### ASSIGNMENT
Reproduce every one of the records below word for word, keeping the same lines and order.

Saved entries
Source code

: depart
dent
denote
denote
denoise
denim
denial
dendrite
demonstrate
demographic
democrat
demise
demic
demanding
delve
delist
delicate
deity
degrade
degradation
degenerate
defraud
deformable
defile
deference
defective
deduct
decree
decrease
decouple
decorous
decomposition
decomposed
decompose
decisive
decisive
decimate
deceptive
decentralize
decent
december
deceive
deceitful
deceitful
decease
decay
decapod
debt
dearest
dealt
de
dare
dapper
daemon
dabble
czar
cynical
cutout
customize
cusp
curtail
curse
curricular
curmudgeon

### TASK ANSWER
Source code

: depart
dent
denote
denote
denoise
denim
denial
dendrite
demonstrate
demographic
democrat
demise
demic
demanding
delve
delist
delicate
deity
degrade
degradation
degenerate
defraud
deformable
defile
deference
defective
deduct
decree
decrease
decouple
decorous
decomposition
decomposed
decompose
decisive
decisive
decimate
deceptive
decentralize
decent
december
deceive
deceitful
deceitful
decease
decay
decapod
debt
dearest
dealt
de
dare
dapper
daemon
dabble
czar
cynical
cutout
customize
cusp
curtail
curse
curricular
curmudgeon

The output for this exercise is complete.